We are currently engaged in several research activities to evaluate the value of PET/MR in breast cancer patients. In particular, one is focused on patients with locally advanced cancer undergoing adjuvant chemotherapy and performing a PET/MR scan before and after treatment. Another clinical trial is using PET/MR for the evaluation of axillary staging in early breast cancer patients who undergo sentinel node biopsy.
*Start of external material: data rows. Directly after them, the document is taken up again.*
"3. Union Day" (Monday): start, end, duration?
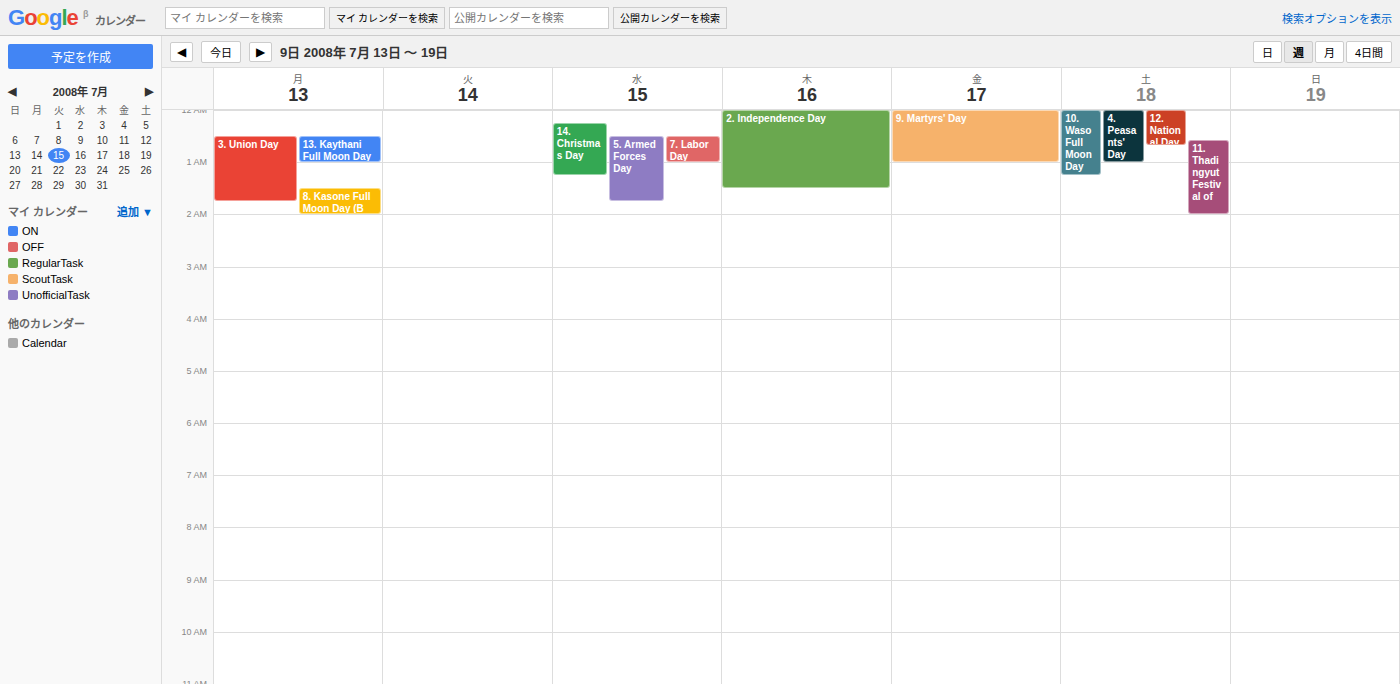
12:30 AM to 1:45 AM, 1 hour 15 minutesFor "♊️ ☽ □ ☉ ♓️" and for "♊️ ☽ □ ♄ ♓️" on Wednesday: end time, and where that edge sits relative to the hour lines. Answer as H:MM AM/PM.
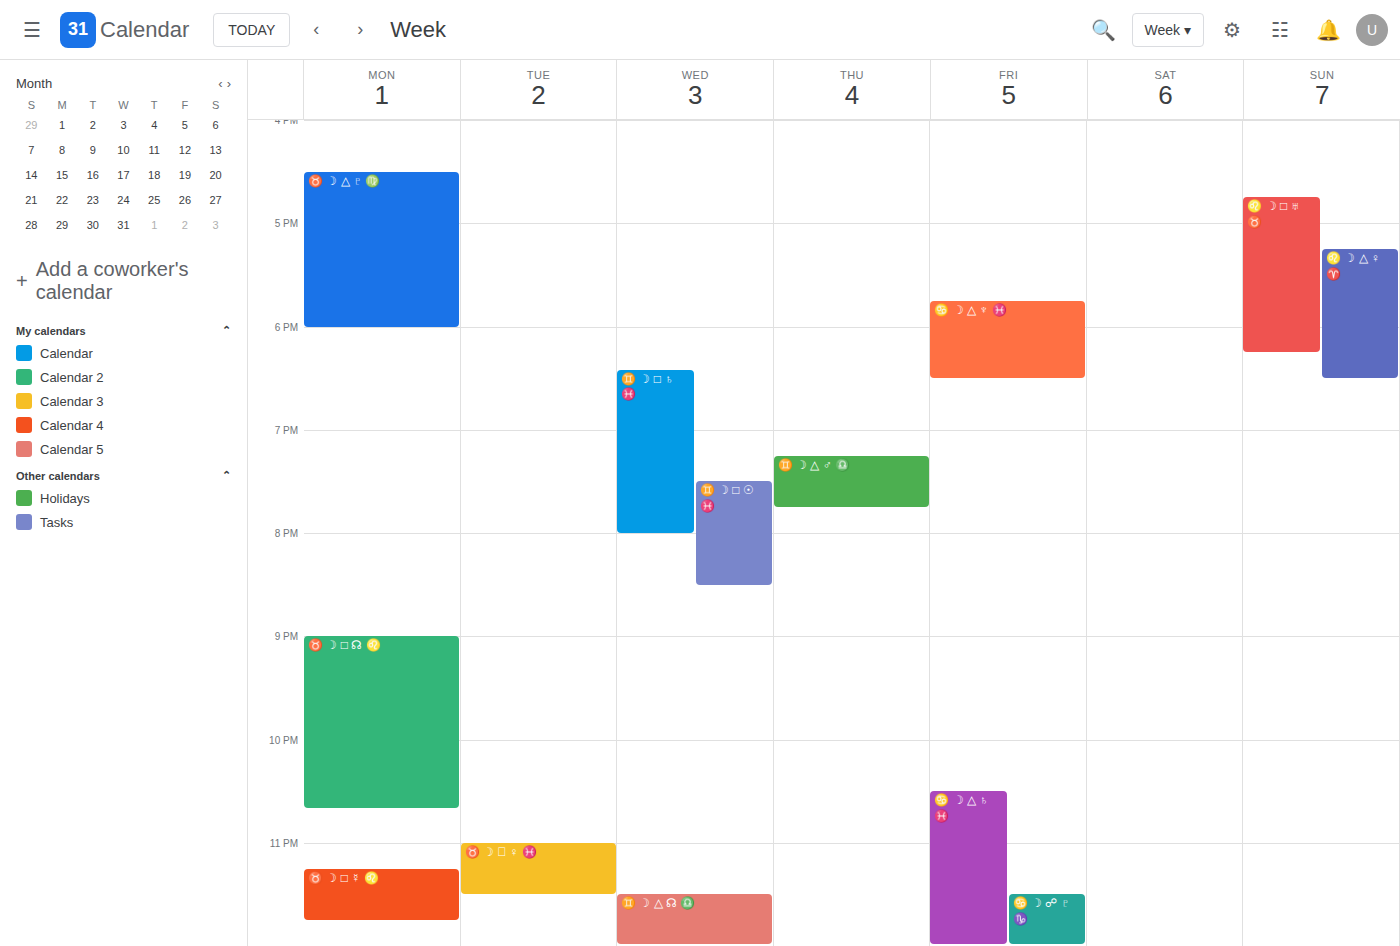
"♊️ ☽ □ ☉ ♓️": 8:30 PM, halfway between the 8 PM and 9 PM lines. "♊️ ☽ □ ♄ ♓️": 8:00 PM, exactly on the 8 PM line.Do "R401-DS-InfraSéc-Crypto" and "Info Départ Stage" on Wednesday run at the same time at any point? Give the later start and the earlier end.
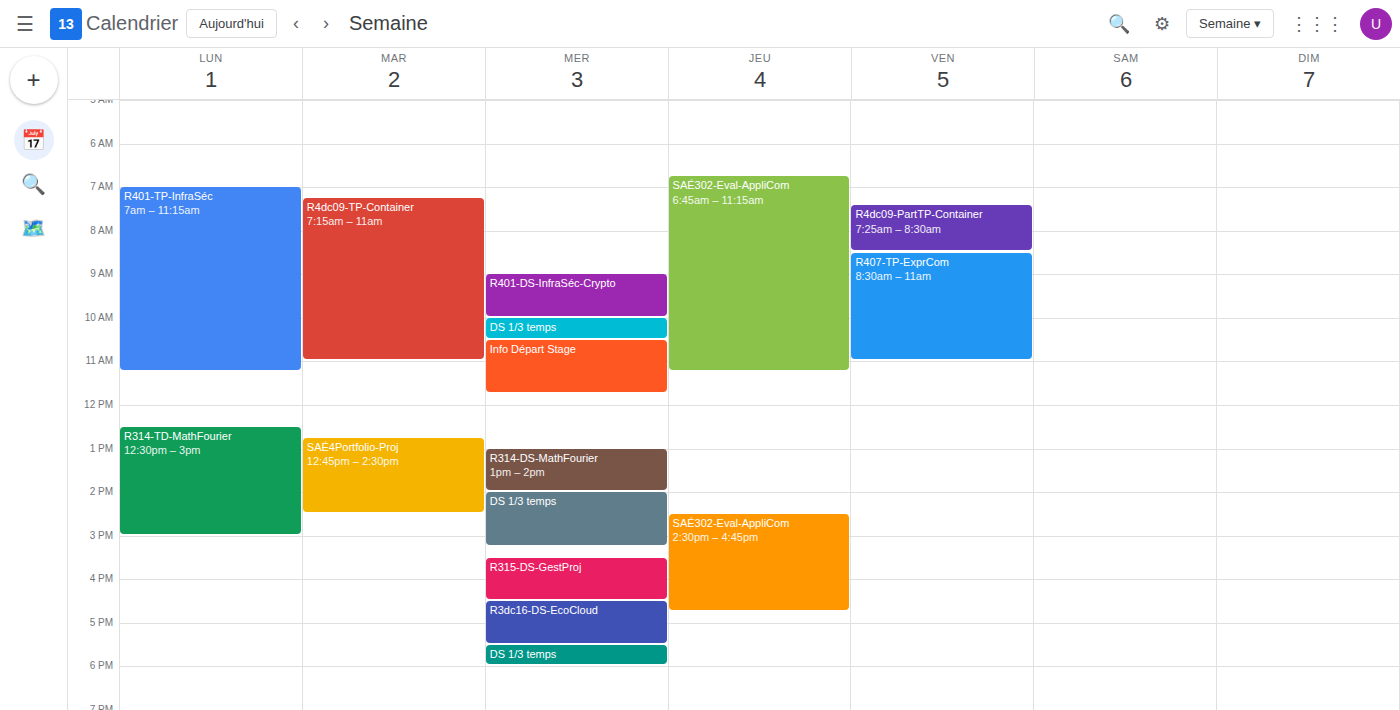
"R401-DS-InfraSéc-Crypto" ends at 10:00 AM and "Info Départ Stage" starts at 10:30 AM -- no overlap.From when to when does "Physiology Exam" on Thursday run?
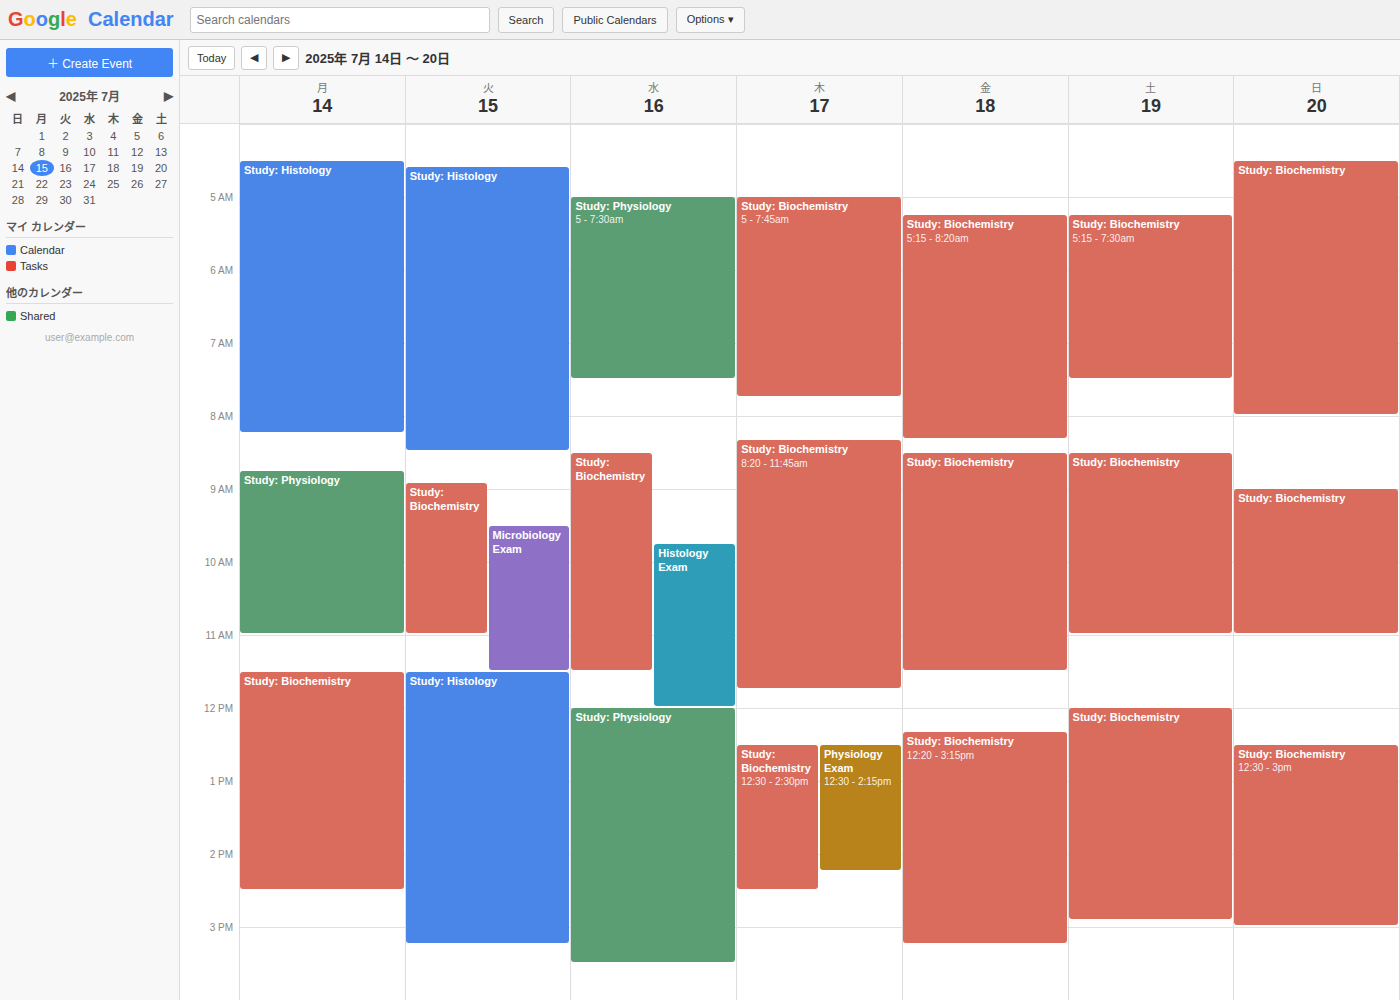
12:30 to 14:15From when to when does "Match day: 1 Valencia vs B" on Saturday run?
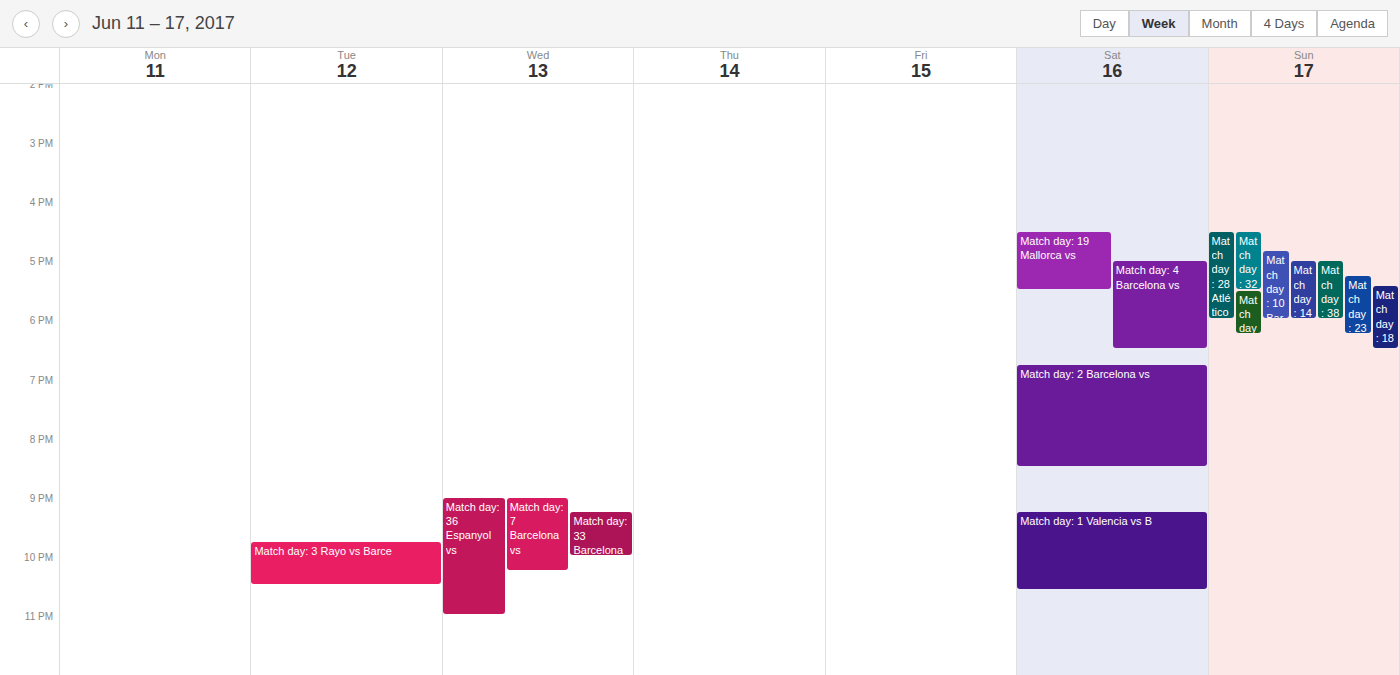
9:15 PM to 10:35 PMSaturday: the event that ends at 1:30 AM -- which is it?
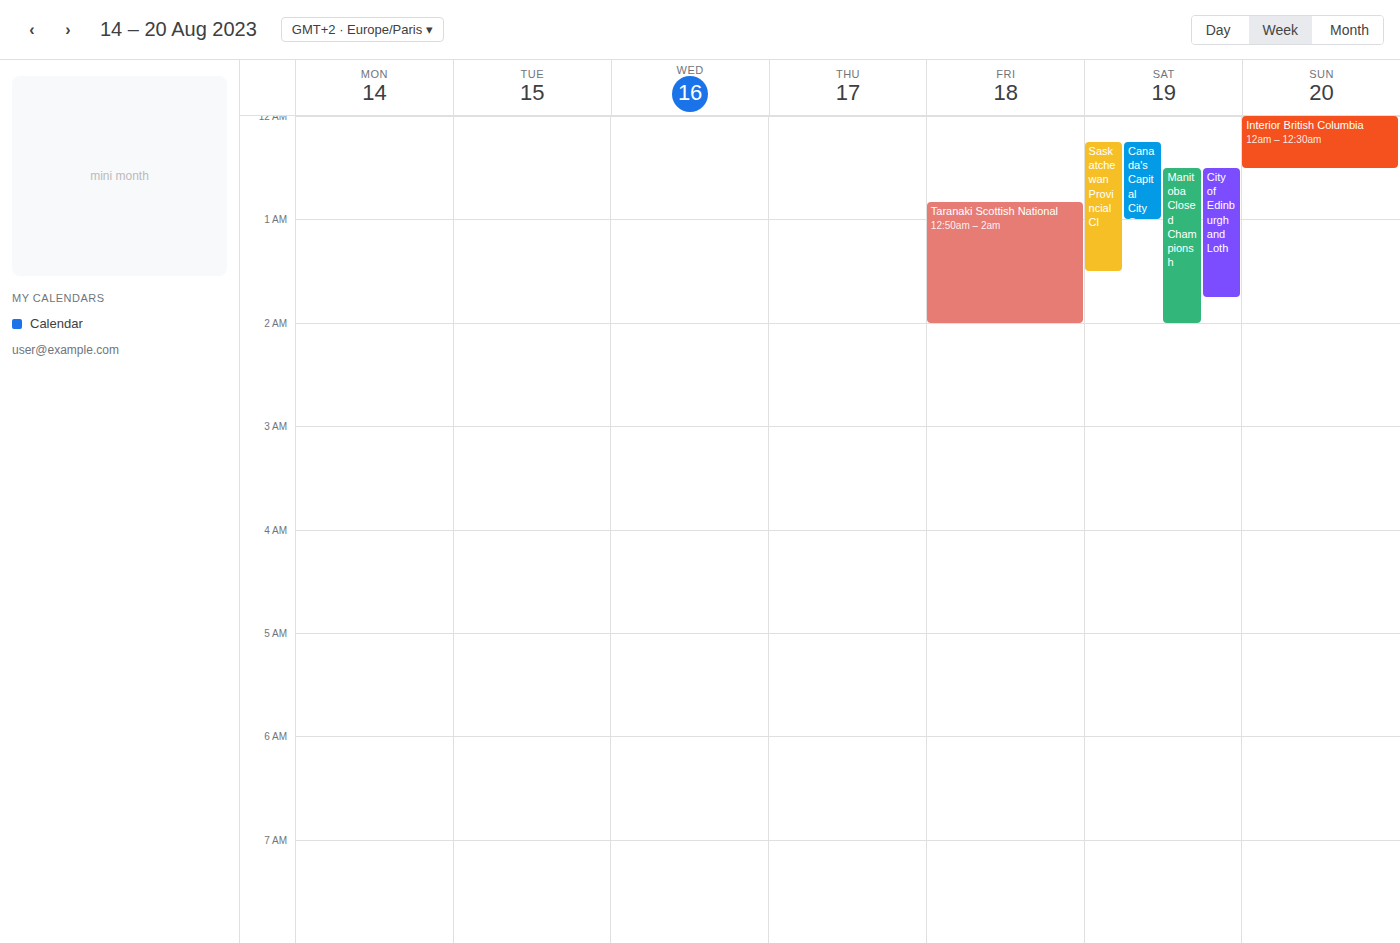
"Saskatchewan Provincial Cl"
In addition, our group led by Paola Scifo, PhD, is working to improve attenuation correction maps with optimized MR-based attenuation sequences and examining the effect on PET quantification.
To conclude, breast cancer is an area that we believe PET/MR is useful for evaluating primary cancer, lymph node involvement and distant metastatic disease.
While there are situations where, based on the current knowledge, PET/MR may not provide an advantage compared to PET/CT, such as for local lymph node lesion detection, it appears that PET/MR is overall more sensitive for detecting bone and liver metastases8.
In fact, one specific advantage of a fully integrated PET/MR is the whole-body acquisition where PET, together with MR, may improve the detection of distant metastases.
Moreover, the use of the prone position with dedicated breast MR coils may improve local cancer staging and contrast-enhanced MR may also depict small cancer deposits.
Larger prospective trials are needed to finally understand the breast cancer patient subgroups that will benefit from PET/MR. However, based on our experience, PET/MR may be a one-stop solution for patients with advanced breast cancer and, in particular, in those with a poor prognosis.
In addition, the high performance of the fully integrated PET/MR, specifically with a very high sensitive PET system, an optimal SNR due to the TOF technology and an accurate quantitative reconstruction algorithm makes it a powerful diagnostic tool for clinical and research applications in breast cancer.